EXERCISE BRIEF.
Reproduce verbatim the lines in the items below, from the line containing "right wrist: (15, 137, -28)" through the line containing "right ankle: (107, 183, -13)", both included. Give only those lines.

•••••

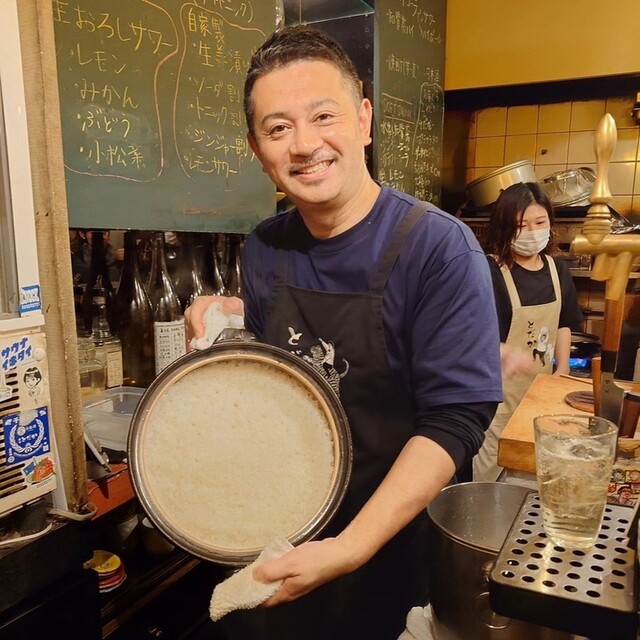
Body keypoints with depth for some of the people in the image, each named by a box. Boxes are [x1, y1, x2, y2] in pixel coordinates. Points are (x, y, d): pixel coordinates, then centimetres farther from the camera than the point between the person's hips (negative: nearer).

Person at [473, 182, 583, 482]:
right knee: (491, 470, 5)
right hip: (499, 387, -6)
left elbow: (563, 324, 14)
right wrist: (506, 353, -43)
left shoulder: (557, 269, 2)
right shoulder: (489, 272, -19)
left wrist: (563, 369, 10)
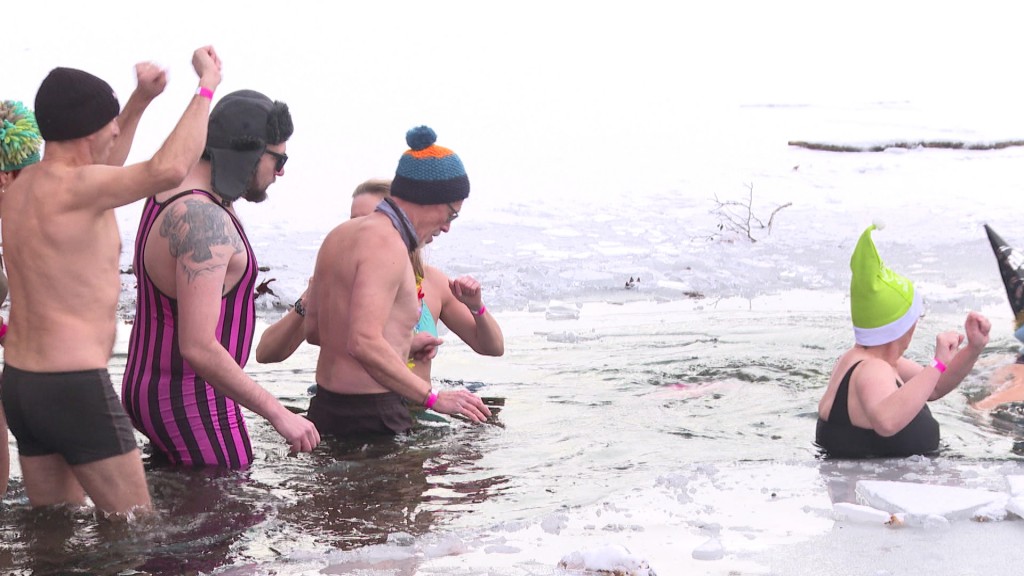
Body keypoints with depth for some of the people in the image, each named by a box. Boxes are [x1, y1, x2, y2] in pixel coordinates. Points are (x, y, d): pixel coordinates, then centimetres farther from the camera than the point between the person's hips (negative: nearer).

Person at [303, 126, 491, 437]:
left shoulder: (340, 234, 15)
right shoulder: (387, 245, -15)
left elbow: (312, 329, 22)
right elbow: (364, 343, -25)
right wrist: (433, 397, -19)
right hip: (369, 416, -10)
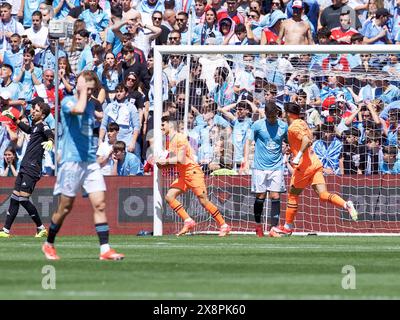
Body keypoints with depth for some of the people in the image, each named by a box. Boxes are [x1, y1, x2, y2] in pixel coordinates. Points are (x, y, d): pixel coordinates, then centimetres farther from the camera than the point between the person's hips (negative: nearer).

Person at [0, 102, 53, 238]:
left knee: (23, 199, -14)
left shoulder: (42, 125, -8)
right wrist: (13, 118, 46)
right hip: (24, 168, 9)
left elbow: (50, 134, -30)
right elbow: (27, 129, 43)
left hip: (32, 169, -9)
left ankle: (41, 228, -4)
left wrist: (50, 141, -52)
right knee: (14, 198, 8)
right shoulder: (35, 126, 19)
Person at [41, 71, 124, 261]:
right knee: (65, 208, 2)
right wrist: (82, 92, -16)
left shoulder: (91, 104, 15)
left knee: (99, 204, -7)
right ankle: (48, 245, 22)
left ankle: (105, 249, -10)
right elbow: (78, 110, -29)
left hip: (90, 161, 6)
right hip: (72, 160, -6)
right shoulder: (67, 102, -6)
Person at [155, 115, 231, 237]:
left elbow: (181, 160, -22)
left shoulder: (180, 138, -14)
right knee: (169, 196, -5)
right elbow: (172, 162, 19)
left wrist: (165, 161, -13)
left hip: (192, 171, -9)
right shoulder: (169, 141, 13)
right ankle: (188, 221, -5)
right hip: (183, 175, 9)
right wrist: (161, 164, 0)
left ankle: (224, 226, -3)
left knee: (203, 200, -10)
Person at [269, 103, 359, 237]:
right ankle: (346, 205, -28)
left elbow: (306, 140, -25)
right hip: (315, 163, 8)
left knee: (293, 195, 8)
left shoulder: (293, 127, -11)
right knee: (323, 194, -4)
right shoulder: (302, 123, 15)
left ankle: (287, 227, 16)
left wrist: (298, 156, -29)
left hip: (304, 165, -8)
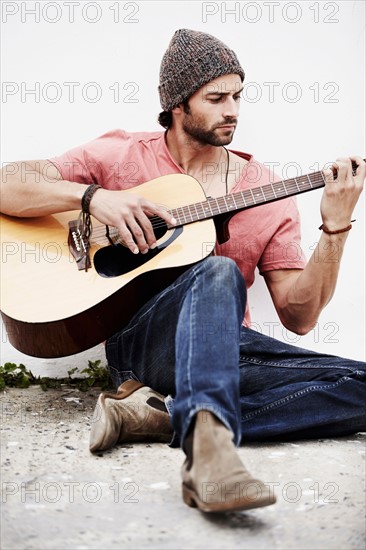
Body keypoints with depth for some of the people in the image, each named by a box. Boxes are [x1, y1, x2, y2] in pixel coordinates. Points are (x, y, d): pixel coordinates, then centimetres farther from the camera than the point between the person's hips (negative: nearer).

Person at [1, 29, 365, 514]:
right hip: (136, 340, -3)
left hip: (227, 343, 4)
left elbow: (298, 316, 5)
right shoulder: (122, 155, 6)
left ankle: (160, 414, -27)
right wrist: (93, 196, -16)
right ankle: (209, 442, -53)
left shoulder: (267, 192, 9)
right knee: (219, 272, -34)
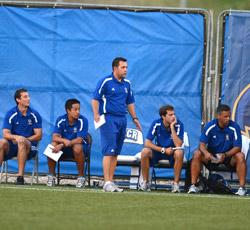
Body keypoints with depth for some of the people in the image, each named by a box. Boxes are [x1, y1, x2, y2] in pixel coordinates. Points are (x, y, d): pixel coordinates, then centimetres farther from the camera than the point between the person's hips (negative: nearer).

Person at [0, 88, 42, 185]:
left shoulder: (35, 115, 2)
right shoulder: (11, 114, 2)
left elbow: (39, 135, -1)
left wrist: (25, 139, -17)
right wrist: (15, 137, -28)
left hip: (30, 146, -1)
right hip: (12, 145, 1)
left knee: (22, 142, -36)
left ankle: (20, 176, -38)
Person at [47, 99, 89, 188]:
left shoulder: (83, 121, -15)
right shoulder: (61, 120, -6)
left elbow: (79, 140, -22)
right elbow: (55, 137, -15)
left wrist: (62, 145, -33)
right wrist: (64, 140, -39)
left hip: (78, 146, -2)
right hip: (64, 150, 2)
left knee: (77, 147, -37)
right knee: (53, 145, -28)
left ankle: (81, 176, -22)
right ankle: (51, 175, -13)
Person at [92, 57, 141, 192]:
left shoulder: (127, 84, 15)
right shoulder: (106, 82, -6)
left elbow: (130, 102, 25)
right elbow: (95, 99, -8)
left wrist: (134, 118, 19)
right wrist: (96, 114, -20)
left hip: (122, 119, 7)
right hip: (109, 119, -7)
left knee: (116, 153, 8)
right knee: (109, 152, -11)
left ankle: (111, 181, 12)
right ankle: (107, 183, -13)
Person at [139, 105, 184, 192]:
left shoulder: (178, 125, -17)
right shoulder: (156, 124, -14)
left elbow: (178, 145, -27)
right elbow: (147, 143, -16)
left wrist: (172, 127, -30)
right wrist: (163, 150, -24)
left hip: (172, 151, -1)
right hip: (159, 149, 1)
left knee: (179, 153, -35)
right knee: (145, 152, -29)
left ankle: (176, 184, -23)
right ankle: (145, 182, -12)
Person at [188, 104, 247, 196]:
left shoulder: (234, 127, -15)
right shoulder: (210, 126, -11)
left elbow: (237, 147, -17)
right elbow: (202, 144, -13)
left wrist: (225, 155, -35)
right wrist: (206, 153, -37)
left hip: (228, 155, -1)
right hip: (211, 156, 1)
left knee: (240, 156, -30)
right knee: (197, 154, -25)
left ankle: (242, 187, -28)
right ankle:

•••••

RESULT.
right wrist: (15, 137, -28)
left hip: (30, 146, -1)
right hip: (12, 145, 1)
left knee: (22, 142, -36)
left ankle: (20, 176, -38)
Person at [47, 99, 89, 188]:
left shoulder: (83, 121, -15)
right shoulder: (61, 120, -6)
left elbow: (79, 140, -22)
right elbow: (55, 137, -15)
left wrist: (62, 145, -33)
right wrist: (64, 140, -39)
left hip: (78, 146, -2)
right hip: (64, 150, 2)
left knee: (77, 147, -37)
right knee: (53, 145, -28)
left ankle: (81, 176, -22)
right ankle: (51, 175, -13)
Person at [92, 57, 141, 192]:
left shoulder: (127, 84, 15)
right shoulder: (106, 82, -6)
left elbow: (130, 102, 25)
right elbow: (95, 99, -8)
left wrist: (134, 118, 19)
right wrist: (96, 114, -20)
left hip: (122, 119, 7)
right hip: (109, 119, -7)
left knee: (116, 153, 8)
right knee: (109, 152, -11)
left ankle: (111, 181, 12)
right ankle: (107, 183, -13)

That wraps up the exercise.